• WHAT YOU HAVE TO DO
Please decide whether each statement below agrees with the security notes, and answer yes or no, quoting the deciding words from the notes. 1. The notes advise removing public management access on SonicWall devices. 2. In the Blender/StealC case, a .blend file runs Python when it is opened. 3. After patching the Grafana SCIM flaw, admin grants created via provisioning in the last 30 days should be listed.
[SELECTED EXTRACT Boundary: Start]
Grafana SCIM mapping flaw. SCIM can mint admins if identifiers map loosely. After patching, attest SCIM mappings and enumerate admin grants created via provisioning in the last 90 days.
SonicWall patches. Email security appliances and perimeter firewalls are frequent initial access—widely deployed, often lagging patches. Remove public mgmt, enforce MFA on mgmt plane, and snapshot configs to detect drift.
WhatsApp enumeration. Even “metadata only” creates a targetable directory. If WhatsApp is used in field ops/sales, move sensitive comms to managed channels and enforce contact-discovery limits on corporate devices.
Commercial spyware via messengers. Zero/one-clicks plus BYOD equals easy wins for states and mercenaries. MTD with network protection, disable sideloading, and separate “exec travel” devices with constrained profiles.
Developer & OSS Supply Chain
Shai Hulud on npm. Self-spreading packages poisoning CI, exfiltrating PATs and secrets. This is why you pin versions, use private mirrors, and block new publishers by policy until vetted. Rotate secrets that ever touched affected builders.
Blender/StealC. Booby-trapped .blend executes Python on open—great example of “document as code.” Disable auto-exec scripts, open untrusted assets in detached sandboxes/containers, and separate creative workstations from corp SSO.
W3 Total Cache RCE. One of the most popular WordPress plugins; PoC means botnets will spray exploit payloads at scale. Patch or disable, add WAF rules for command-injection patterns, and audit for rogue admin users.
Fluent Bit flaws. Observability ≠ harmless. Compromised collectors can poison telemetry, hide real incidents, or pivot inside clusters. Patch, least-priv containers, isolate networks, and sign configs.
Fraud & Crime
$262M bank-impersonation fraud. Social engineering plus remote-assist tools and “move money to a safe account.” Train staff and families: banks don’t ask you to transfer funds. Institutions should clamp down on recovery flows that can be coached over the phone.
Operation Endgame takedowns. Infra seizures for RATs/stealers raise adversary costs and shrink “commodity” access markets—for a while. Expect rebrands and new C2s; use the window to purge old implants and close common ingress paths.
Do-Now Checklist
Patch/Rotate: Oracle EBS & OIM, SonicWall, Grafana 12.x, Azure Bastion, W3 Total Cache, Fluent Bit (then rotate tokens/keys tied to each).
[SELECTED EXTRACT Boundary: End]
[RECORD SET Boundary: Start]
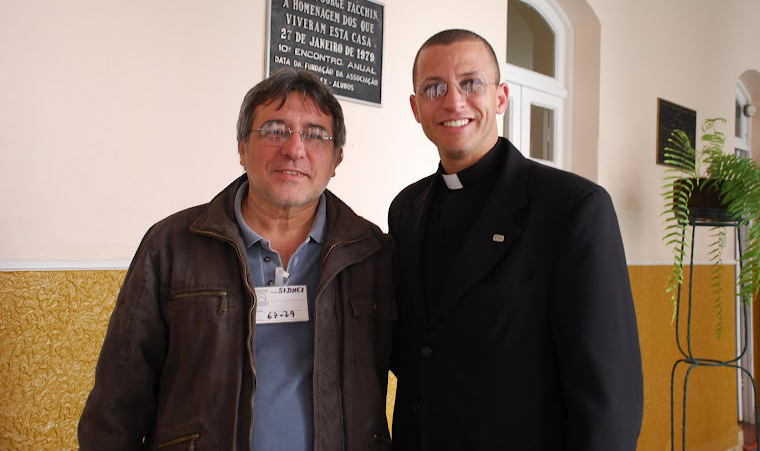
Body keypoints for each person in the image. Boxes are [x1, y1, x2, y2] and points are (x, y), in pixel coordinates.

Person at [79, 68, 395, 451]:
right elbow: (118, 397)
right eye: (275, 130)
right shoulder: (172, 245)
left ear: (336, 158)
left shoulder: (371, 253)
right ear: (242, 148)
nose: (295, 149)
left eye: (314, 134)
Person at [388, 29, 643, 450]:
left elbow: (608, 397)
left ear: (501, 97)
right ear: (416, 108)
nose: (454, 101)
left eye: (471, 83)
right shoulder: (405, 209)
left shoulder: (573, 208)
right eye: (435, 88)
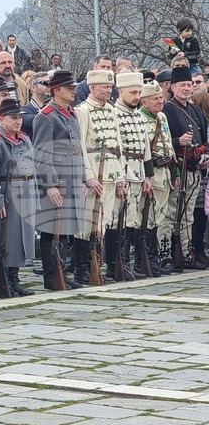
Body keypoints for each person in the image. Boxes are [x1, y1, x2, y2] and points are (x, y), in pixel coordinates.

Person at [32, 70, 86, 290]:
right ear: (56, 90)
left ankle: (61, 272)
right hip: (56, 183)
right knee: (50, 230)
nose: (74, 91)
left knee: (65, 229)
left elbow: (78, 150)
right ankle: (52, 276)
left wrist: (82, 179)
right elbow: (41, 155)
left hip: (72, 180)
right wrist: (49, 185)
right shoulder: (45, 117)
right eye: (69, 88)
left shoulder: (70, 114)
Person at [0, 97, 37, 298]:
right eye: (13, 118)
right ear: (2, 119)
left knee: (20, 242)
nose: (18, 121)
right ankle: (4, 282)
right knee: (5, 241)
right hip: (7, 194)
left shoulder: (24, 138)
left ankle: (14, 279)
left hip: (25, 193)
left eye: (19, 117)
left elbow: (32, 168)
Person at [73, 69, 126, 284]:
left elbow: (118, 145)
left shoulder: (112, 111)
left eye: (110, 86)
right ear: (93, 87)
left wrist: (121, 175)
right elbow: (80, 148)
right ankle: (82, 269)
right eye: (104, 86)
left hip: (112, 174)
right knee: (87, 224)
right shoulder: (82, 111)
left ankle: (98, 266)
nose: (109, 89)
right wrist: (87, 176)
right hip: (95, 173)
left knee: (103, 223)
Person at [163, 66, 208, 271]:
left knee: (189, 214)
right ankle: (167, 254)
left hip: (195, 168)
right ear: (173, 87)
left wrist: (204, 156)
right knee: (172, 213)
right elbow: (163, 142)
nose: (187, 89)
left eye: (189, 85)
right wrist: (178, 141)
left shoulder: (196, 110)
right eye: (182, 85)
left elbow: (203, 139)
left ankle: (187, 252)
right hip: (177, 169)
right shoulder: (167, 109)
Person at [112, 72, 154, 280]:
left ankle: (132, 263)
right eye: (133, 92)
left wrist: (148, 176)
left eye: (139, 92)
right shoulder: (114, 113)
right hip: (124, 169)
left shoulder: (138, 114)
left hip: (138, 171)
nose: (137, 96)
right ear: (121, 92)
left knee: (135, 220)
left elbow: (145, 147)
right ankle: (120, 263)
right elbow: (116, 148)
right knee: (121, 220)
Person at [139, 82, 175, 276]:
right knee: (150, 218)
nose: (160, 101)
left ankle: (160, 255)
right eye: (155, 98)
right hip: (153, 171)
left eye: (161, 97)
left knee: (162, 216)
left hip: (166, 171)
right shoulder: (140, 118)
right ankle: (149, 258)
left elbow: (168, 144)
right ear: (144, 101)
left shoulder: (162, 117)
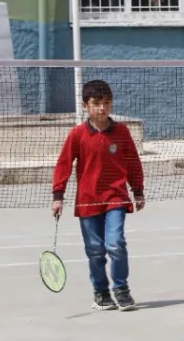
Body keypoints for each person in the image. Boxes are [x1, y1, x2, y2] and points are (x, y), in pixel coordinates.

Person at [51, 79, 145, 312]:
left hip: (116, 198)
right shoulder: (77, 134)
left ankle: (121, 290)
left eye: (107, 103)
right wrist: (58, 195)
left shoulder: (121, 131)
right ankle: (101, 293)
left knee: (115, 243)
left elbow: (133, 161)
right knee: (95, 250)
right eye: (96, 103)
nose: (102, 108)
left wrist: (138, 190)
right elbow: (63, 164)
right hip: (88, 200)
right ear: (85, 106)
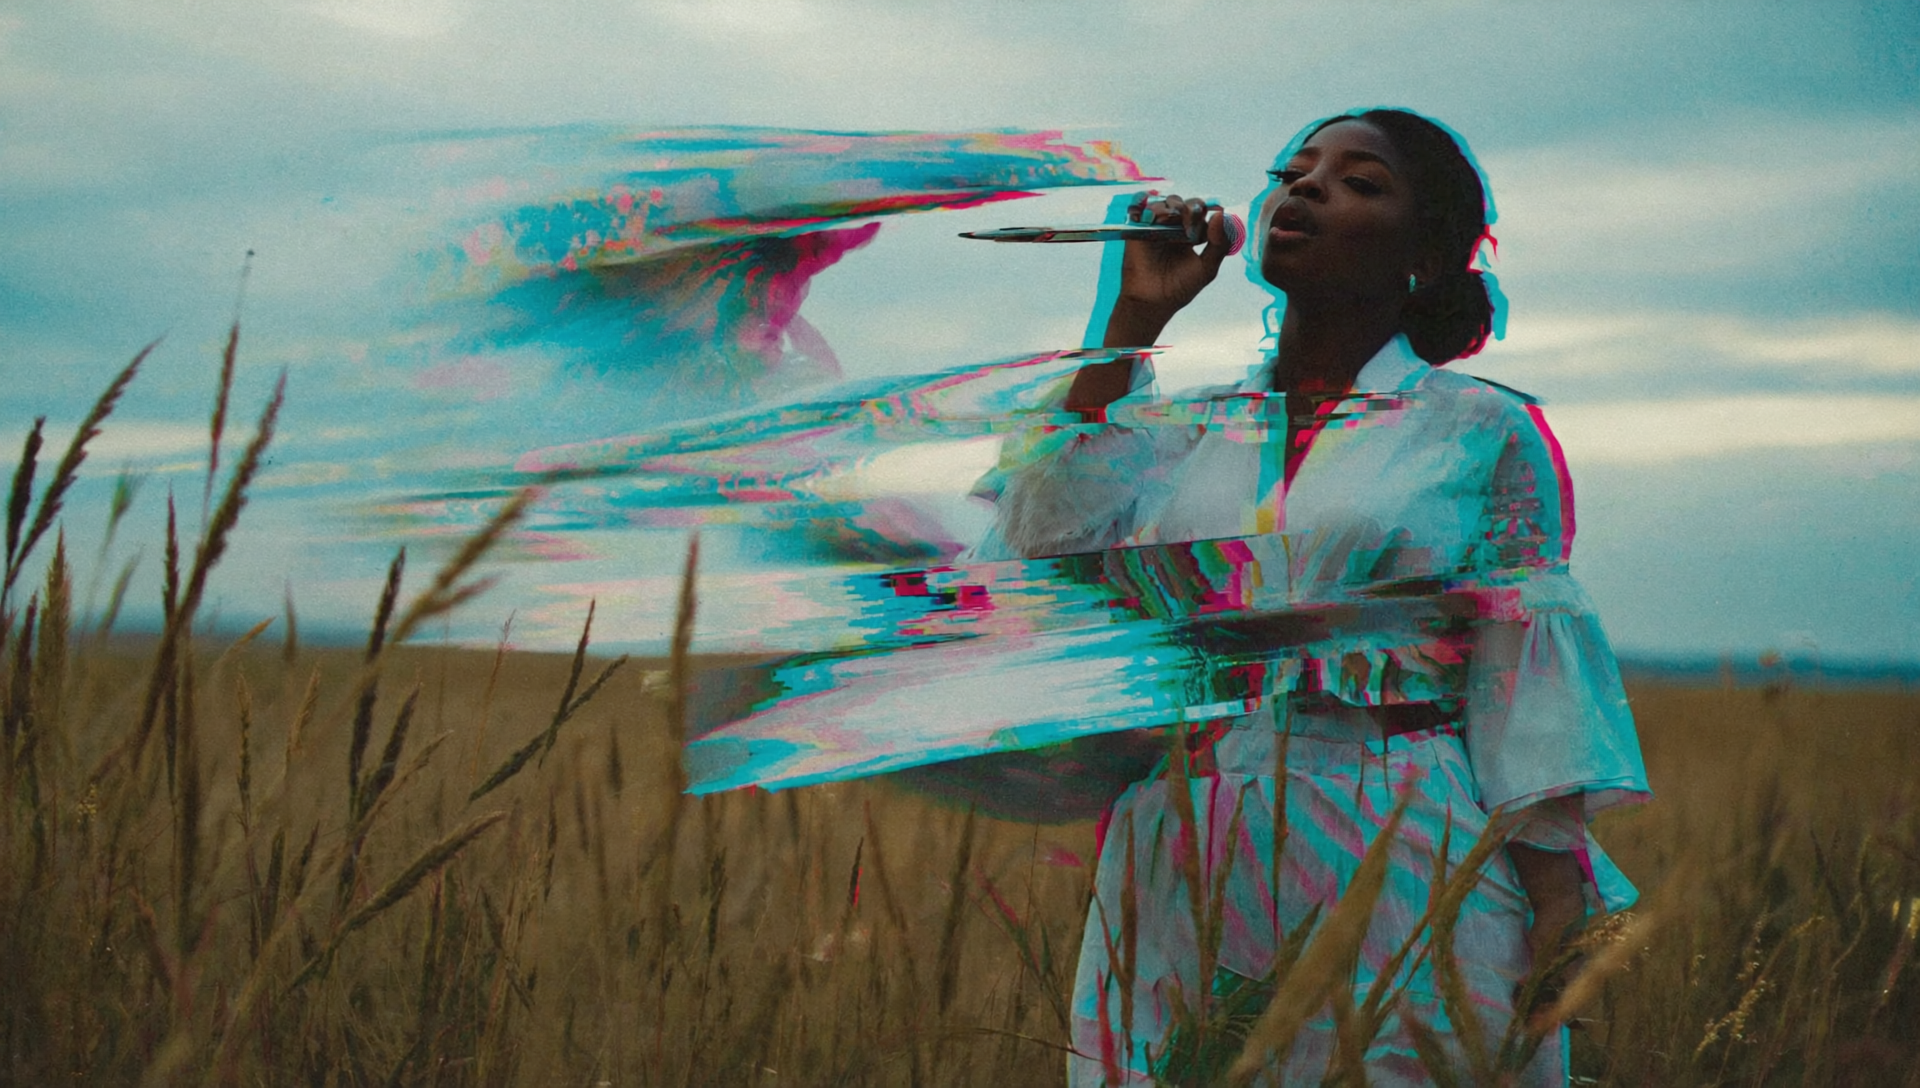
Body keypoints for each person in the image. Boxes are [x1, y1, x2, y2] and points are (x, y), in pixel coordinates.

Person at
[RECORD SET Boundary: End]
• RESULT
1. Yes: "Remove public mgmt"
2. Yes: "Booby-trapped .blend executes Python on open"
3. No: "enumerate admin grants created via provisioning in the last 90 days"